DATA FOR THIS EXERCISE:

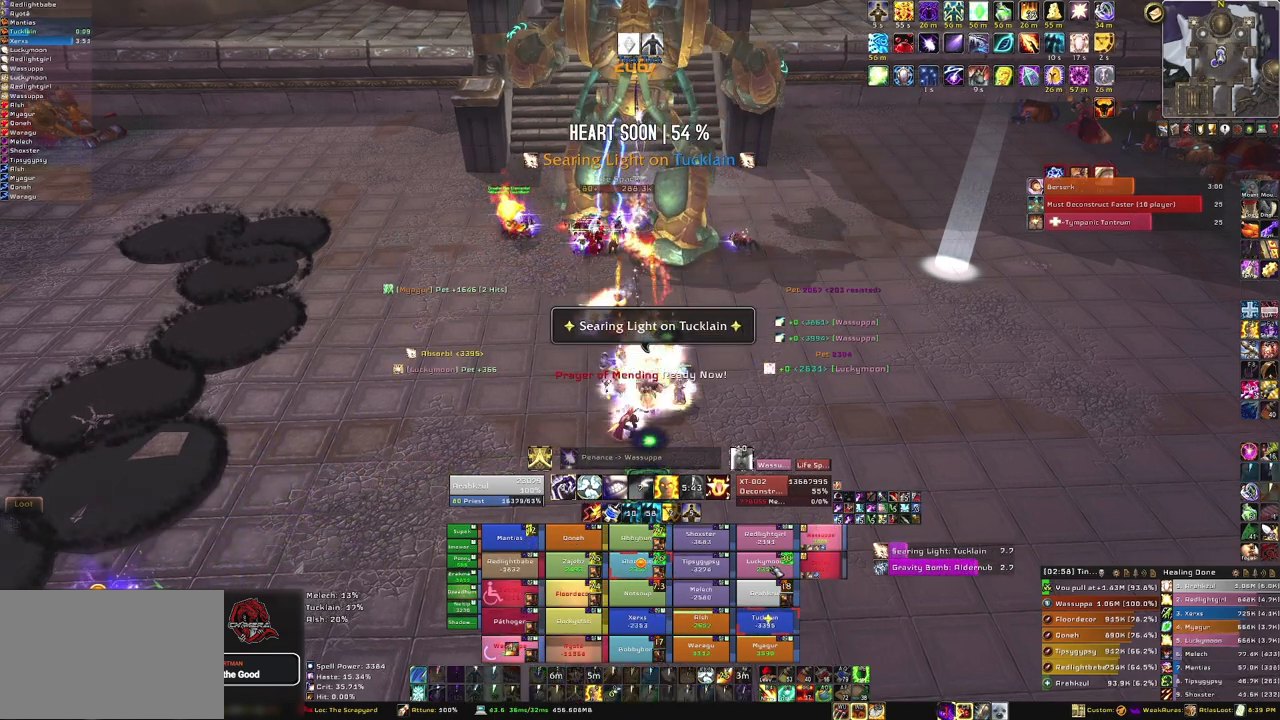
{"keys": [], "mouse": [], "events": [[34, "f", "up"]]}
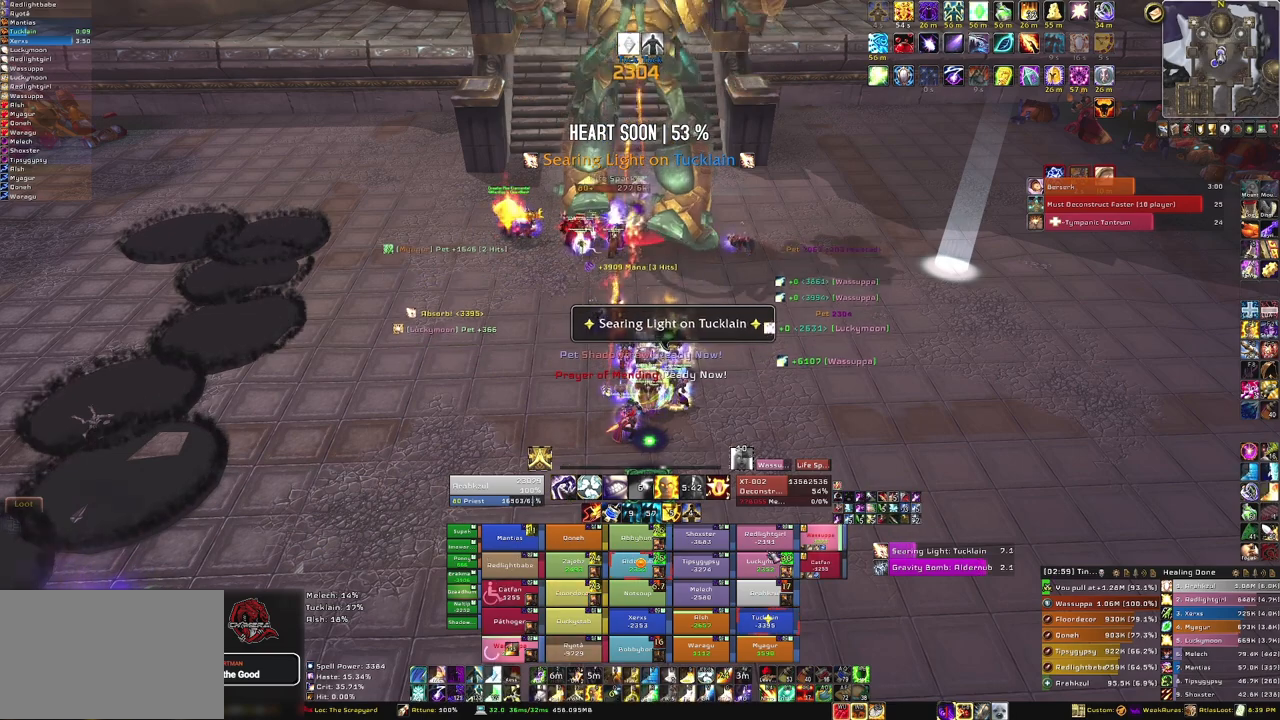
{"keys": [], "mouse": [], "events": []}
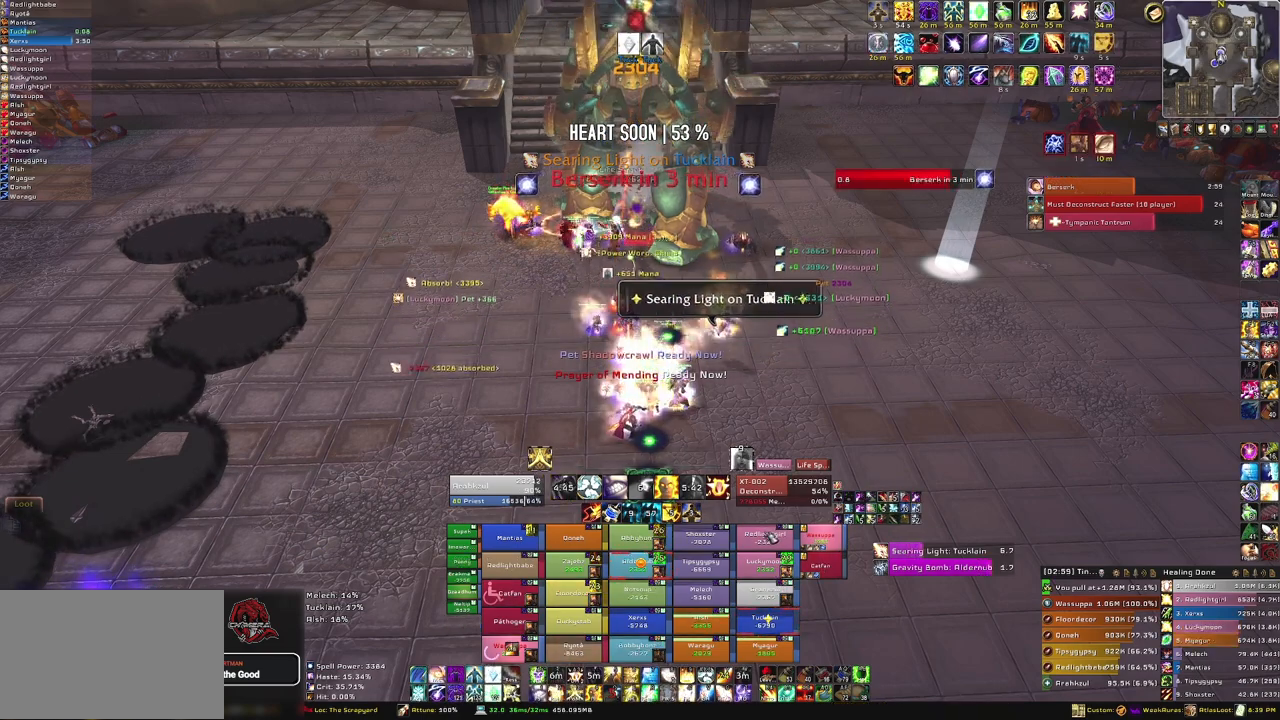
{"keys": [], "mouse": [], "events": [[401, "f", "down"], [467, "f", "up"]]}
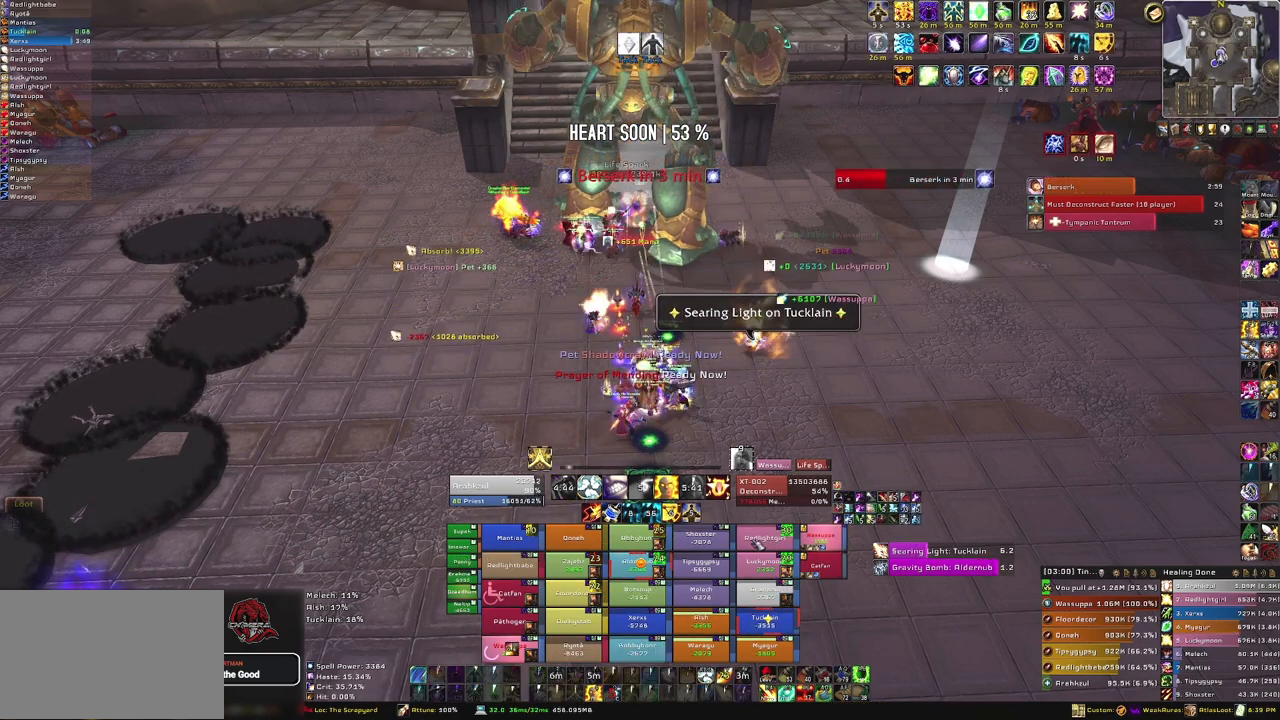
{"keys": [], "mouse": [], "events": []}
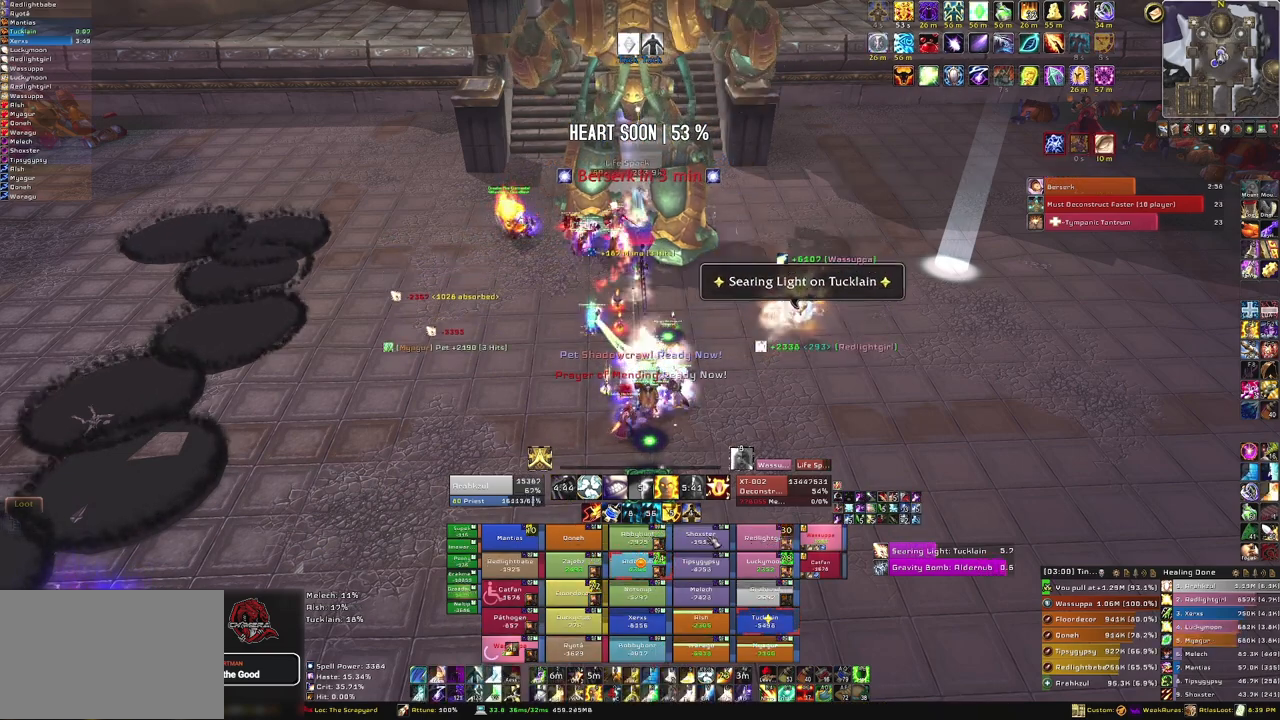
{"keys": [], "mouse": [], "events": [[234, "f", "down"], [401, "f", "up"]]}
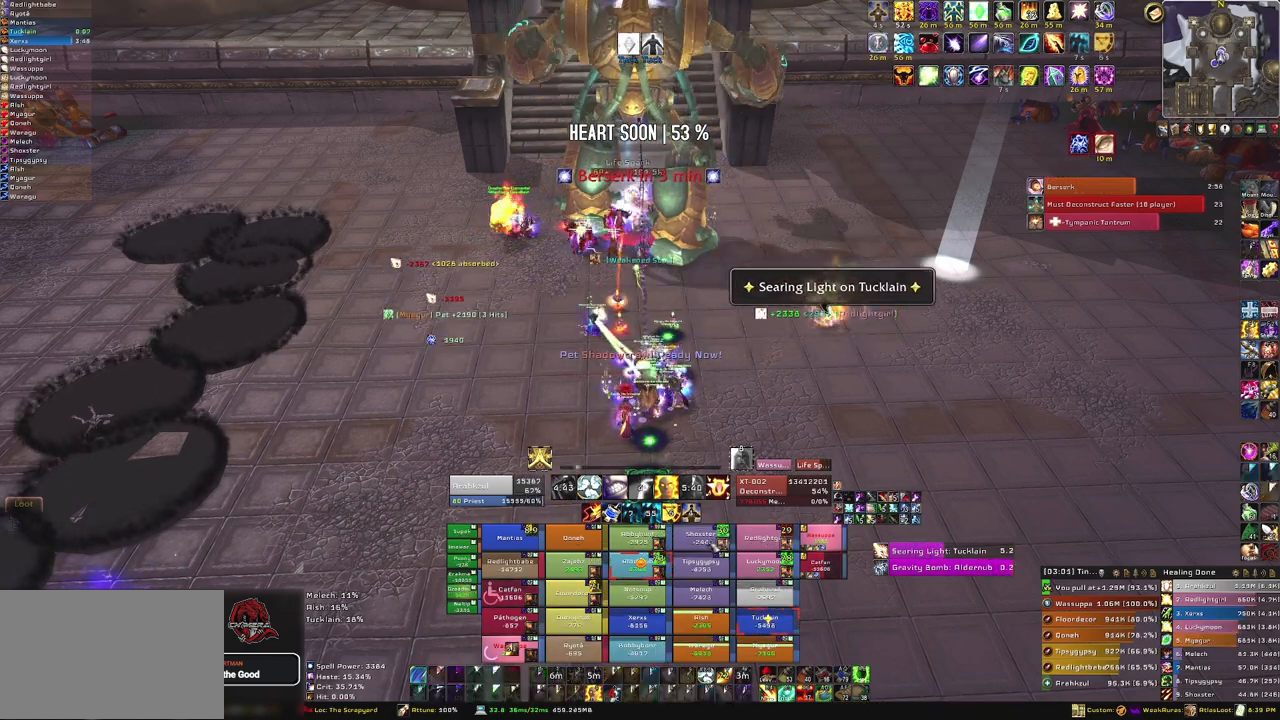
{"keys": [], "mouse": [], "events": []}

TASK DETAILS:
Retype the listing exactly and drop the pictures.

TASK OUTPUT:
{"keys": [], "mouse": [], "events": [[34, "f", "up"]]}
{"keys": [], "mouse": [], "events": []}
{"keys": [], "mouse": [], "events": [[401, "f", "down"], [467, "f", "up"]]}
{"keys": [], "mouse": [], "events": []}
{"keys": [], "mouse": [], "events": [[234, "f", "down"], [401, "f", "up"]]}
{"keys": [], "mouse": [], "events": []}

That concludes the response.